- Operation Black Eagle: Part of the Iraq War, Post-invasion Iraq
| Date | 6–10 April 2007 |
| Location | Al Diwaniyah, Iraq |
| Result | Indecisive |

Belligerents
- United States United Kingdom Poland Iraqi Security Forces: Mahdi Army

Commanders and leaders
- Khalid Hassan †: Muqtada al-Sadr

Casualties and losses
- 6 killed 1 killed 29 killed: 25 killed 39 captured

= Operation Black Eagle =

Military operation in Iraq in 2007

Operation Black Eagle is an operation that took place during Operation Iraqi Freedom from 2003 to 2010. It was the 381st listed operation during the Iraq war in 2003 Black Eagle was an operation in which U.S., Polish, and Iraqi troops battled gunmen loyal to anti-American cleric Muqtada al-Sadr in the town of Al Diwaniyah, which is the capital of Iraq's Al-Qādisiyyah Governorate, for control of the city. U.S. warplanes targeted insurgent positions with Hellfire missiles in and near the city. As of 7 April 2007, Iraqi officials have verified six insurgents killed and 39 captured. On 10 April 2007, combat operations had been declared to have ended and the operation continued into the reconstruction phase. There is no relation to Operation Black Eagle II that took place in January 2007.

==Overview==
Operation Black Eagle took place in the city of Al Diwaniyah. This city is the capital of Al-Qādisiyyah Governorate. The population of it was estimated to be around 300,000 people.
It is currently the 14th most populated city in all of Iraq. It was the location of an insurgent uprise that was to be neutralized. Operation Black Eagle's intention was to disrupt militia activities that were being armed with illegal weapons. It was in response to violence in the area that threatened to destabilize the region. At 6:30 AM, forces began to enter the city and start their mission. They were able to detain 39 militia personnel. On Day 2, they were able to seize an unspecified number of weapon caches.

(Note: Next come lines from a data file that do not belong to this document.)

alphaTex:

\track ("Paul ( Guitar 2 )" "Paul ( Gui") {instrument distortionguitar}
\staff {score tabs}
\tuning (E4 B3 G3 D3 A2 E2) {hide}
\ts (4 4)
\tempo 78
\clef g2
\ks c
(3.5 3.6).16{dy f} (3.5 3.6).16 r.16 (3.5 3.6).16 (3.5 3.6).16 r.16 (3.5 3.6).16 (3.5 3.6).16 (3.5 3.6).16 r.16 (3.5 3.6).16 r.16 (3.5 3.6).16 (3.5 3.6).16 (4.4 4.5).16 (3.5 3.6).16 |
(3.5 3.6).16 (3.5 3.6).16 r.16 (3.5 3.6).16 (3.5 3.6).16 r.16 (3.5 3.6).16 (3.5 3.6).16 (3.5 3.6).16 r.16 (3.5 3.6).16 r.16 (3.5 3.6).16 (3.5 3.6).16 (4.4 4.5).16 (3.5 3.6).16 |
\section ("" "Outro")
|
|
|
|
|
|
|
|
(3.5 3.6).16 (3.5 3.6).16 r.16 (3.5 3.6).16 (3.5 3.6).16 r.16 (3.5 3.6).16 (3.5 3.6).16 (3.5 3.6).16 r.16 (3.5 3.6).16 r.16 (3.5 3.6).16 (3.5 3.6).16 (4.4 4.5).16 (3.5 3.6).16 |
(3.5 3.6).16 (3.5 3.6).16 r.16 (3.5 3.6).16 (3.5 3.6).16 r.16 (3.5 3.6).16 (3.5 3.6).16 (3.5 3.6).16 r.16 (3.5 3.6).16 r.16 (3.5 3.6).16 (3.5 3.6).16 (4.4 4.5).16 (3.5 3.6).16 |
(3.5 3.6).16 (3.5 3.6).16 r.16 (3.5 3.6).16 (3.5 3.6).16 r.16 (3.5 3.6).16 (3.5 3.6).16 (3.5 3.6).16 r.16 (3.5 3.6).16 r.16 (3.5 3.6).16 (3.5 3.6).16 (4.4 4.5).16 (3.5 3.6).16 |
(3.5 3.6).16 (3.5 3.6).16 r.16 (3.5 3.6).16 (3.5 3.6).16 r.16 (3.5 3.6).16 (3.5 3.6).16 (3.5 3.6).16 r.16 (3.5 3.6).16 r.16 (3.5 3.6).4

The caches included 27 90mm rockets, six claymore mines, five crates of C-4 explosives, eight explosively formed projectiles, four EFP cones and other EFP-making materials, one roll of detonation cord, 14 hand grenades, 12 blasting caps for explosives, six rolls of copper wire, one global positioning system, 13 fully loaded AK-47 ammunition magazines, 900 PKC machine gun ammunition rounds, two PKC machine gun barrels, one PKC machine gun butt stock, one mortar system sight, and five ballistic vests. On 10 April, the final day of the operation, citizens in the city were to be given more unrestricted movement and the cordon around the city would be opened up for them.

==Participants==
4 countries were a part of the conflict in Al Diwaniyah. The United Kingdom was not heavily involved in this operation. Polish forces helped slightly and one Polish soldier was KIA. American forces included 1st squadron 14th Cavalry Regiment of 3rd brigade, 2nd infantry division and the 0800 Military Transition Team. These Teams took charge of the operation and with the help of the 8th Iraqi Special Forces division and the Multi-National Division-Baghdad, saw to its completion. The 8th Iraqi Special Forces unit was voted as one of the best Iraqi units. The group that opposed those forces were the Mahdi Army, an army of revolutionary Shi'ite Muslims. The American forces had 6 soldiers die, while the Iraqi Special Forces had 29 soldiers killed. On the other side, the Mahdi Army had 25 of its members killed and 39 insurgents were captured.

==Aftermath==
Immediately after the conclusion of the operation, the city felt much more regulated. Those that were members of the militia were no longer in the city, as they were detained or were killed. Insurgents tended to use car bombs as a way to assault American or Iraqi forces. The seizure of some of those bombs and explosive devices were instrumental in thwarting the incoming attacks.
In mid-May however, heavy fighting erupted in the city.

On 11 August 2007, a roadside bomb hit the convoy of the governor of Diwaniya, Khalil Jalil Hamza, killing him along with the province's police chief Brigadier Khalid Hassan.